C'est une manière de penser selon laquelle les compétences et certaines formes de performance peuvent se développer par l'apprentissage, l'effort, la stratégie et le soutien d'autrui. En entreprise, cela se traduit par des comportements d'itération : tester, demander du feedback, corriger, recommencer. Le marqueur clé n'est pas l'optimisme, mais la capacité à traiter l'erreur comme une information.
Qu'est-ce que l'état d'esprit de croissance et pourquoi change-t-il la façon d'apprendre ?
Parce qu'il modifie l'interprétation de la difficulté. Au lieu d'y voir une preuve d'inaptitude, on y voit un signal sur ce qui reste à construire. Résultat : moins d'évitement, plus d'essais, et une meilleure utilisation du retour terrain. Dit autrement, on passe d'une logique de protection de l'image à une logique de progression.
Comment traduire l'état d'esprit de croissance ?
On le traduit souvent par « mentalité de croissance », « mindset de croissance » ou « état d'esprit de développement ». En contexte professionnel, « état d'esprit de développement » est pratique, car il pointe vers l'action : développer une compétence, pas adopter une posture abstraite.
En quoi l'état d'esprit de croissance se distingue-t-il du fixed vs état d'esprit fixe ?
L'état d'esprit fixe suppose que l'intelligence, la créativité ou la compétence sont surtout stables. Il pousse à choisir des situations qui confirment une image de compétence. L'état d'esprit de développement suppose une marge de progression et encourage l'essai, l'effort utile et l'ajustement. La différence se voit surtout dans la relation au feedback et à l'erreur.
Quelle est la différence entre l'état d'esprit de croissance et l'état d'esprit fixe ?
Dans un état d'esprit fixe, l'échec est interprété comme un verdict sur la personne. Dans un état d'esprit de développement, l'échec est interprété comme un diagnostic sur la stratégie, le niveau d'entraînement ou les informations disponibles. Le premier favorise la défensivité. Le second favorise l'apprentissage, à condition que l'environnement ne punisse pas l'essai.
Pourquoi l'état d'esprit de croissance améliore-t-il l'apprentissage et la performance ?
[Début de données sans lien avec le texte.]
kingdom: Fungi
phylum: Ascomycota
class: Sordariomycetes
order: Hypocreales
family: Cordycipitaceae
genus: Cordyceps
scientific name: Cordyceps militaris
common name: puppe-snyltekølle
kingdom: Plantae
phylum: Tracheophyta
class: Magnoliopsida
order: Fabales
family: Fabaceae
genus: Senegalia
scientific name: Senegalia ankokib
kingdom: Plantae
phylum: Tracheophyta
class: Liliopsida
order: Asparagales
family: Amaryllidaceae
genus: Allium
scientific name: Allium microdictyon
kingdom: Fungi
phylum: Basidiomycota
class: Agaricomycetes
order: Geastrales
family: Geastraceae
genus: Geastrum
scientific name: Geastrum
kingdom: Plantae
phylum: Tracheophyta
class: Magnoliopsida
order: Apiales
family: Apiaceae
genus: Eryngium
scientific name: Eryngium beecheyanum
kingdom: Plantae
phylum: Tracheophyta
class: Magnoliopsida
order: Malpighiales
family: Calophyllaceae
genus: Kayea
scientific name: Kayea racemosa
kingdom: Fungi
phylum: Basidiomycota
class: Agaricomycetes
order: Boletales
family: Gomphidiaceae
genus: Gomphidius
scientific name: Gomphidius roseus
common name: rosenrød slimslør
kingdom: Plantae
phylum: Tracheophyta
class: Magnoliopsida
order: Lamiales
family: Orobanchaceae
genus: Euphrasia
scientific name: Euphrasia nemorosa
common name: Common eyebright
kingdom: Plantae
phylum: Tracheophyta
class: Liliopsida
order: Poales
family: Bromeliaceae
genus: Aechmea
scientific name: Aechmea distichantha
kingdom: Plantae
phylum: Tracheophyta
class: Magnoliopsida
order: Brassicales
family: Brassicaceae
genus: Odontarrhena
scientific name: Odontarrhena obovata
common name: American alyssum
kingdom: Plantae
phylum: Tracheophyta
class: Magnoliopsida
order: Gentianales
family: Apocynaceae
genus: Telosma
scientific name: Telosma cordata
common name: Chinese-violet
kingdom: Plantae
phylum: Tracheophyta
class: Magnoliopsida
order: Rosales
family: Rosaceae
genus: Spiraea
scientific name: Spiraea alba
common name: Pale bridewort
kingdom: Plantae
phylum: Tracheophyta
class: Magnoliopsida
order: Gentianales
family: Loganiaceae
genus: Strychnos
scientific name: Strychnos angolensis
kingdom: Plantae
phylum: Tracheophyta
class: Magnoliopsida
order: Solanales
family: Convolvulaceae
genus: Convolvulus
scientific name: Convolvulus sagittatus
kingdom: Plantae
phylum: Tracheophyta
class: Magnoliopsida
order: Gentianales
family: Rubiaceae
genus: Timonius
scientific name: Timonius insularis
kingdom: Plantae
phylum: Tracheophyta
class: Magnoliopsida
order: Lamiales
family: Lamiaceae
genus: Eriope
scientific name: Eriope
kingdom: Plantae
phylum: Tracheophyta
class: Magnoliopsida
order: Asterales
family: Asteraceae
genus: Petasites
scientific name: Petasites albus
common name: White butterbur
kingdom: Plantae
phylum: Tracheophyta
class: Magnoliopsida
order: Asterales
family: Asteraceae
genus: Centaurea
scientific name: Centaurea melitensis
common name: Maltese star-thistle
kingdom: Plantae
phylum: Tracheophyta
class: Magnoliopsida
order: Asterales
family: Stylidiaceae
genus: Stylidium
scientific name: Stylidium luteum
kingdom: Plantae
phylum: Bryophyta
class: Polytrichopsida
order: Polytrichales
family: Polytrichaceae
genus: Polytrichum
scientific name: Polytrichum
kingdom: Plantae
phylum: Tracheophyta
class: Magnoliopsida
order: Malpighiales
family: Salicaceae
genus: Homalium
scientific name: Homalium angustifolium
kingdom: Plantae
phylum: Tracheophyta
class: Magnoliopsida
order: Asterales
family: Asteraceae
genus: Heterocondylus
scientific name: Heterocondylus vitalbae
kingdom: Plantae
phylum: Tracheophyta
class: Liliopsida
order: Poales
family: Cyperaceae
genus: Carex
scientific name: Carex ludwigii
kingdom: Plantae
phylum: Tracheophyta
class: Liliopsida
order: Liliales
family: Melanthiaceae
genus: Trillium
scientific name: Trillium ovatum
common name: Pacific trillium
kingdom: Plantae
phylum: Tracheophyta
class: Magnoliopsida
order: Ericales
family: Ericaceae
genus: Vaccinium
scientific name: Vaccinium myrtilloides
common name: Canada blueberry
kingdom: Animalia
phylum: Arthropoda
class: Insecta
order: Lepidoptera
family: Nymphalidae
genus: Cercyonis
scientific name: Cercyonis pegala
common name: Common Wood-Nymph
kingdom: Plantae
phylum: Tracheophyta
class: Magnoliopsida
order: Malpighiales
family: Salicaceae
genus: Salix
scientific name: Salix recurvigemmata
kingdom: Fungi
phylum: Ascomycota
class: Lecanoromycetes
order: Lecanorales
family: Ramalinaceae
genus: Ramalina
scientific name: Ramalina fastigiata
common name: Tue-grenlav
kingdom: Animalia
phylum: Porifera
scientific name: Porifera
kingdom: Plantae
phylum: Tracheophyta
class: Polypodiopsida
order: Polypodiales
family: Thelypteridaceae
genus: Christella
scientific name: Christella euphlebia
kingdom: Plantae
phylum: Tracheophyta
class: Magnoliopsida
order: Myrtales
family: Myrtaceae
Il améliore l'apprentissage parce qu'il augmente la persévérance, la curiosité face aux écarts, et l'usage du feedback. Il peut améliorer la performance parce qu'il rend l'amélioration continue plus probable, surtout sur les tâches complexes. Mais l'effet dépend des conditions : objectifs de maîtrise, boucles de retour, et temps dédié à la pratique. Sans cela, la performance court terme écrase l'apprentissage.
Comment développer un état d'esprit de croissance au quotidien ?
- Remplacer « je suis nul » par « je n'ai pas encore la bonne stratégie ».
- Ajouter un objectif d'apprentissage à chaque objectif de résultat.
- Demander un retour spécifique (un exemple + une amélioration).
- Planifier 2 créneaux courts de pratique délibérée par semaine.
- Tenir une trace : ce que j'ai testé, ce que j'ai appris, ce que je change.
Quelles habitudes renforcent durablement un état d'esprit de croissance ?
- Rituel de revue hebdomadaire : 10 minutes sur 1 apprentissage et 1 prochain test.
- Feedback régulier et cadré, plutôt que l'entretien annuel « tribunal ».
- Exposition graduée à la difficulté (progressive overload, version travail).
- Hygiène de récupération (sommeil, pauses, charge soutenable) pour consolider l'apprentissage.
- Débriefs d'erreurs orientés processus, pas culpabilisation.
Comment puis-je booster mon mindset positif ?
Si par « positif » vous entendez « utile quand ça coince », visez la lucidité actionnable. Identifiez votre pensée automatique (« je ne vais pas y arriver »), puis ajoutez une question d'ingénieur : « qu'est-ce qui manque : information, entraînement, méthode, ou soutien ? » Ensuite, choisissez un micro-test réalisable sous 48 heures.
Le positif n'est pas un sourire forcé. C'est la capacité à produire un prochain pas, même quand l'ego préférerait se protéger.
Bibliographie
- Dweck, C. S. (2006). Mindset: The New Psychology of Success. Random House.
- EDHEC Online (blog). Article sur l'état d'esprit de croissance et l'apprentissage (consulté en ligne).